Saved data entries

·····

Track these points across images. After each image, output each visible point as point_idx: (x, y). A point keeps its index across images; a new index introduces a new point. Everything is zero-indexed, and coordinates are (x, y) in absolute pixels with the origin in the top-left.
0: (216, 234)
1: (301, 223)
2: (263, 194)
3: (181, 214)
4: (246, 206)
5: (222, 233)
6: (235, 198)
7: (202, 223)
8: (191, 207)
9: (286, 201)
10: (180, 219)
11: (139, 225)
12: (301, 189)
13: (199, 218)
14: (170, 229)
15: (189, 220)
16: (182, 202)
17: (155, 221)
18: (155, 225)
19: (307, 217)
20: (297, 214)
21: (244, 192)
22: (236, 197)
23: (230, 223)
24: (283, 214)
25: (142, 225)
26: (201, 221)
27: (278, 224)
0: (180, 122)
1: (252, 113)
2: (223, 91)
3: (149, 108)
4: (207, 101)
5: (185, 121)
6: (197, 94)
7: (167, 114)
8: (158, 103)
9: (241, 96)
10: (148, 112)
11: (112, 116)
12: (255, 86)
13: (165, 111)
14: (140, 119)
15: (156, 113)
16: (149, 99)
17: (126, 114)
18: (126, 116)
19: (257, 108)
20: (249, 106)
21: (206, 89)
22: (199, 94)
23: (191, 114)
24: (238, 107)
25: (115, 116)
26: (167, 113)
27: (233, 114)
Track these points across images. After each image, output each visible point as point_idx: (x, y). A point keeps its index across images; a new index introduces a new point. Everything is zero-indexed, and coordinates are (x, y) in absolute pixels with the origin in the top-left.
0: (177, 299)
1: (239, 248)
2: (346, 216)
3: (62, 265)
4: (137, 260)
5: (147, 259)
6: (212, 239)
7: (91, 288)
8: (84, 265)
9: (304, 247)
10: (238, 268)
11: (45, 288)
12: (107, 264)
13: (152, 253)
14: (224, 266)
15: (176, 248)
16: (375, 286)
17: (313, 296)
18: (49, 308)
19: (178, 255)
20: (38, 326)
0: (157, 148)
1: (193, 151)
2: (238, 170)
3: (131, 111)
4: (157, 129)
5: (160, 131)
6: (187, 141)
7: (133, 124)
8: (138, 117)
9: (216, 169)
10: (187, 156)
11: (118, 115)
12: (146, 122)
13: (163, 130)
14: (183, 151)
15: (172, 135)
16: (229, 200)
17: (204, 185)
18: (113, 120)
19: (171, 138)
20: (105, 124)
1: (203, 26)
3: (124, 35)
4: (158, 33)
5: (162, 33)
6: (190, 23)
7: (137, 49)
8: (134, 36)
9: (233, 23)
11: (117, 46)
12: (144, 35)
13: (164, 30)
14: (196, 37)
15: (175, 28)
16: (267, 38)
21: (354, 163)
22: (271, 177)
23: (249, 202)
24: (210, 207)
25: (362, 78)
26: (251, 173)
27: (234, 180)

·····

> _WHAT THIS TASK INVOLVES_
Only certain lines are wanted. Please return exactly those from the top of the data through the line with "26: (201, 221)".

> _ANSWER SPACE_
Track these points across images. After each image, output each visible point as point_idx: (x, y). A point keeps its index across images; a new index introduces a new point. Everything is zero-indexed, and coordinates are (x, y) in absolute pixels with the origin in the top-left.
0: (216, 234)
1: (301, 223)
2: (263, 194)
3: (181, 214)
4: (246, 206)
5: (222, 233)
6: (235, 198)
7: (202, 223)
8: (191, 207)
9: (286, 201)
10: (180, 219)
11: (139, 225)
12: (301, 189)
13: (199, 218)
14: (170, 229)
15: (189, 220)
16: (182, 202)
17: (155, 221)
18: (155, 225)
19: (307, 217)
20: (297, 214)
21: (244, 192)
22: (236, 197)
23: (230, 223)
24: (283, 214)
25: (142, 225)
26: (201, 221)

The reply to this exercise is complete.